Fortunately, data integration vendors have embraced the disruptive forces and changed the way we perform data integration to accommodate and tame the chaos in clever ways. Diyotta produced a concise blog describing the 5 Principles of Modern Data Integration. Please read over them as they provide well thought-out tenets of model data integration processing, so there is no need for me to reiterate them.

I would like to focus on the future of data integration, hopefully capturing where we need to go from here. Here are a few suggestions for future development in data integration technologies that also follow directly from the five principles above.

Your comments, additions, or disagreements are always welcome!

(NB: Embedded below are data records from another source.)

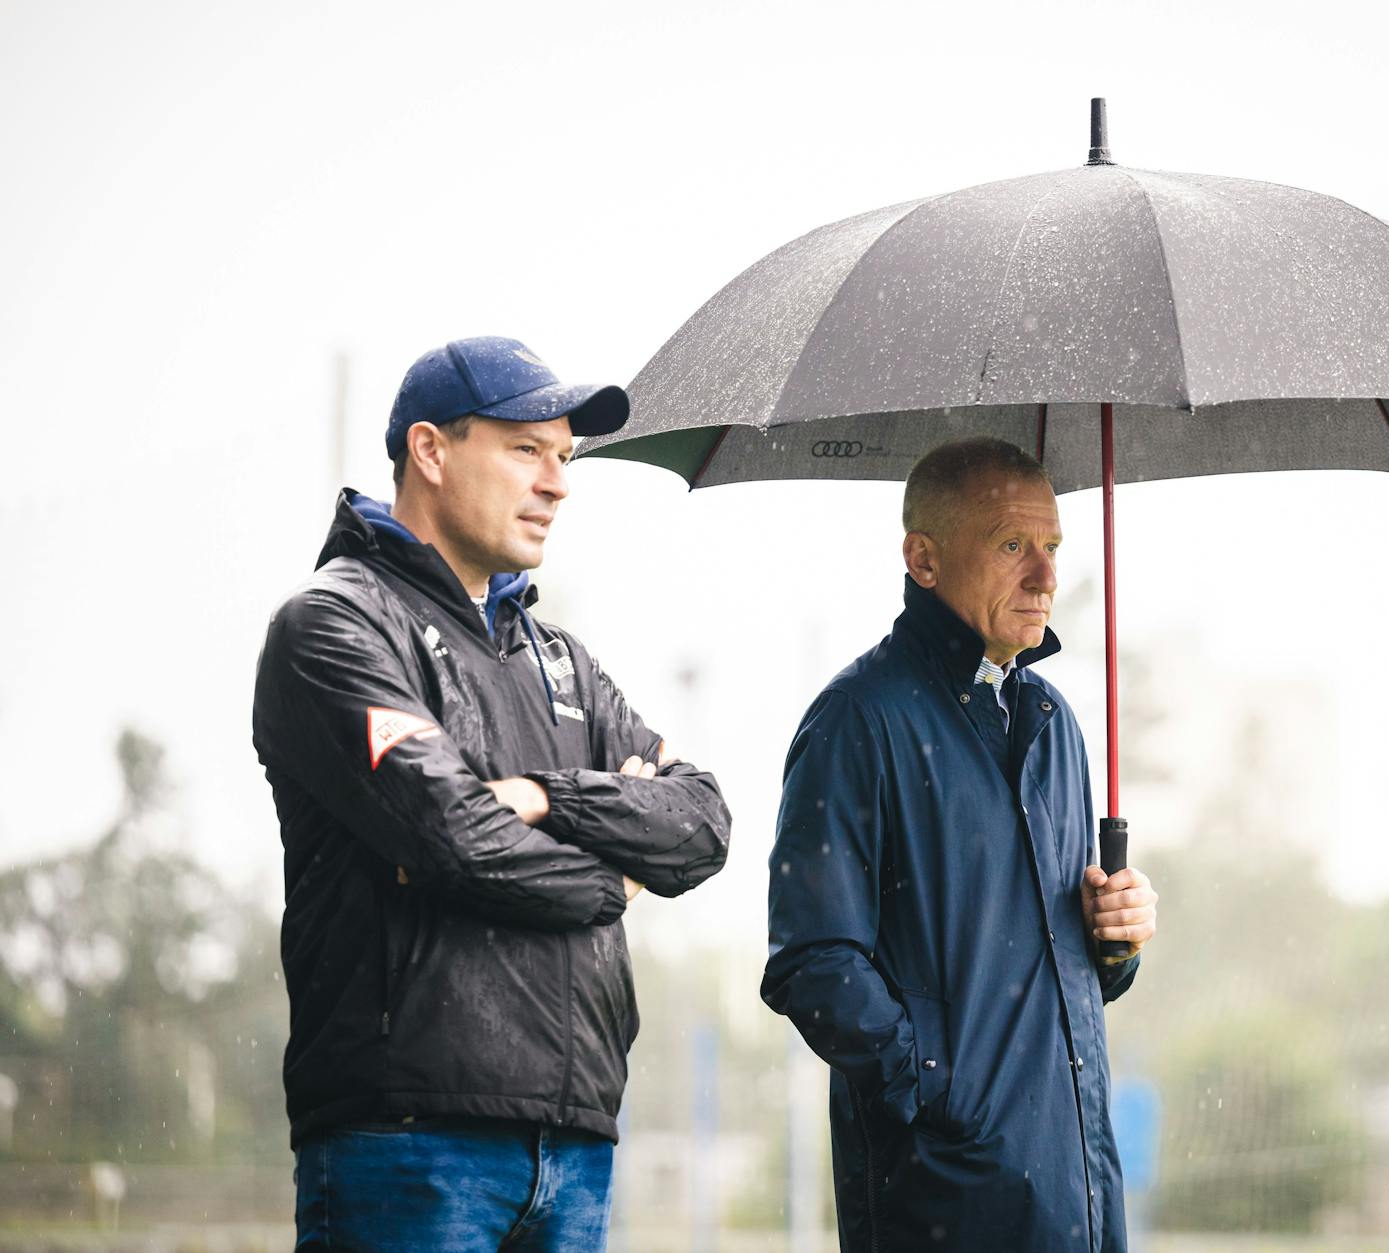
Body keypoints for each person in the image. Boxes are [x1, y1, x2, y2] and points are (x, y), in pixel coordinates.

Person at [252, 335, 731, 1250]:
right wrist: (614, 883)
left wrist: (550, 798)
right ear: (430, 451)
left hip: (579, 1147)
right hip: (406, 1144)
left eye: (564, 457)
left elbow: (703, 822)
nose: (558, 482)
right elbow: (455, 837)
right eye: (526, 449)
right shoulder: (332, 624)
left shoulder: (562, 659)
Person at [762, 436, 1159, 1252]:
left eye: (1051, 547)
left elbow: (1062, 970)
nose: (1047, 576)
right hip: (943, 1203)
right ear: (924, 559)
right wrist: (948, 1097)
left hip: (1078, 1198)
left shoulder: (1056, 726)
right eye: (1014, 545)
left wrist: (1113, 941)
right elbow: (812, 963)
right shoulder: (857, 721)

  1. Creation of highly portable data integration processes. Creating portable data integration packages insulates your data integration processes from technological changes and/or evolving new data sources/targets. It means creating “containers” of data integration processes. You may start with a relational DBMS, and later move your data and data integration processing elsewhere – say to Hadoop without impacting the previously built processes. The key is that wherever you choose to create your BI or analytics environment via data integration, you can adapt to the evolving changes in the technology which are inevitable. And your data integration architecture should have built-in resilience towards these evolving changes.
  2. Support for multiple deployment options. Organizations are deploying their analytic assets on-premises, in the cloud (public and private), and in traditional databases or on a Hadoop cluster. The data must be integrated within the cloud or on-premises. And the integration should occur within databases, applications, or middleware. Finally we need data integration to occur in batches, via a request/response mechanism (APIs), or in real time or micro-batches. Real time means the data integration platform must be able to capture large volumes of rapid but small messages from streaming data.
  1. Support for both traditional data pull (extract, then integrate) and the newer push process. Data is pushed from the source when something changes or upon a timed schedule to the backend data integration service. This is quite different from the traditional data integration mechanism of pulling or extracting the data on demand. This push action would be far more reactive and timely for some sets of data. In this case, ETL would mean event-transform-load and would support the continuous delivery of data to the transformation and loading processes.
  2. Distributed vs. Centralized. While we see global boundaries starting to shrink as businesses expand (e.g., Uber, Netflix, AirBnB), this also mandates that the data landscape become more diverse and distributed. This is most obvious as we begin to see Cloud, Mobile and IoT initiatives gaining momentum across enterprises. Even if data volume is not an issue in your organisation or you don’t have an IoT initiative, it is unrealistic in today’s analytics architecture to demand that all data end up in a single physical centralized data store. There are many reasons why data may remain distributed. We need modern architectures that can manage distributed data processing and storage as well as centralized ones.

Final thoughts:

Data integration and its associated technologies, data quality processing and data profiling, are undergoing a paradigm shift from traditional RDBMS environments to faster platforms like Hadoop, on-premises to the cloud, batch to real-time or bulk to singular API calls. Make no mistake, this shift, in no way, negates the need for this critical step in creating a data-driven organization. It may go by different names like ELT, ETL, data prep, and data “munging” (simpler forms of data integration) but it still boils down to ensuring that the data for analytics is accessible, understandable and of sufficient quality for reliable results.